Por trabalhar, hoje, com uma Organização da Sociedade Civil de Interesse Público (OSCIP) e ter alguns escritos [ver, neste OI, ‘Os carrascos `voluntários´ da mídia‘] sobre a nova relação Estado/Sociedade Civil que se estabeleceu no Brasil a partir dos anos 1990, fui procurado por uma revista para responder algumas questões sobre a ‘CPI das ONGs’, que vem colocando em cheque algumas organizações do chamado ‘terceiro setor’. Sendo estimulado a pensar, esbocei uma pequena reflexão sobre o tema que pode ajudar-nos a compreender um pouco mais sobre a recente preocupação da mídia em relação aos casos escusos e obscuros de relação dessas organizações com representantes governamentais.

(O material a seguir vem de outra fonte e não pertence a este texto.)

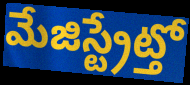
మేజిస్ట్రేట్తో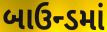
બાઉન્ડમાં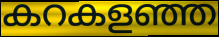
കറകളഞ്ഞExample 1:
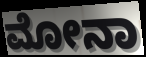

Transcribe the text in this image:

ಮೋನಾ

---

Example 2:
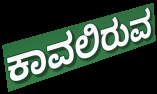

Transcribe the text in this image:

Em primeiro lugar, creio que a preocupação com o fato das ONGs estarem ‘substituindo’ o papel do Estado deve ser relativizada. Em tese, o terceiro setor deve funcionar em sinergia com os governos, de todos os níveis, para a formulação, implementação e/ou acompanhamento das políticas públicas. Isso porque as políticas públicas, entendidas aqui como políticas de Estado, não podem ser (e, na verdade, nunca são) obra exclusiva de governos. Não se pode esquecer que é da sociedade civil (ou seja, do povo organizado) que emana o poder político e é para ela que as políticas públicas devem ser destinadas.

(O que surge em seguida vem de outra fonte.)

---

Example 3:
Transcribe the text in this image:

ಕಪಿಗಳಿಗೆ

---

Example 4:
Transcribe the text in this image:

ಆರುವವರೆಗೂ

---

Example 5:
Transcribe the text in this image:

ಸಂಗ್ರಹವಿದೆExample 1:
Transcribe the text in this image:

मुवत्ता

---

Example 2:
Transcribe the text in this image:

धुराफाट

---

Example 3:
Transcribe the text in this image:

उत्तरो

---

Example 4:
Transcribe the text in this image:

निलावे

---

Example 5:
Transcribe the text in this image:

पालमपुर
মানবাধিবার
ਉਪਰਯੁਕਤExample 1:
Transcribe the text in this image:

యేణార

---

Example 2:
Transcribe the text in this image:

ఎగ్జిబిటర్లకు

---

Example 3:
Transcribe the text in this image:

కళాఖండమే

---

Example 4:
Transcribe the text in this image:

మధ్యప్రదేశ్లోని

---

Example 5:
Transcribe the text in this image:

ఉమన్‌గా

Agora, se essas políticas devem ser executadas exclusivamente pelo Estado ou em parcerias com as organizações da sociedade civil, isso dependerá de cada caso, especialmente do nível e da qualidade de cada agência ou instituição – seja ela estatal ou privada. Parece-me claro (levando-se em conta as experiências civilizatórias dos países com maior Índice de Desenvolvimento Humano), porém, que a garantia dos direitos sociais mais básicos deve, sim, ser universalizada pela ação do Estado, ainda que seja sempre pela reivindicação da sociedade civil que tal tarefa é viabilizada.
Independência e autonomia
O fato é que a sociedade civil brasileira (e as periféricas em geral) tem um déficit grande de organização e participação massiva, o que explica a baixa fiscalização, inclusive, dos ‘repasses’ financeiros que ela faz para o Estado através dos impostos. E isso se reflete também no caso do terceiro setor. No entanto, há uma tendência crescente de preocupação e acompanhamento. Talvez, a maior proeminência dos escândalos na mídia seja resultado desse processo. Não creio que fôssemos, enquanto nação, mais honestos no passado do que somos hoje. Essa visão de ‘ah, no meu tempo…’ é de uma nostalgia ingênua pouco produtiva. E mesmo que tenhamos sido, parece que algo deu errado. E, mais do que isso, somos uma sociedade muito mais complexa do que antes. Assim, mesmo se os instrumentos do passado tivessem funcionado (o que não acredito), hoje talvez tivessem que ser substituídos ou aperfeiçoados.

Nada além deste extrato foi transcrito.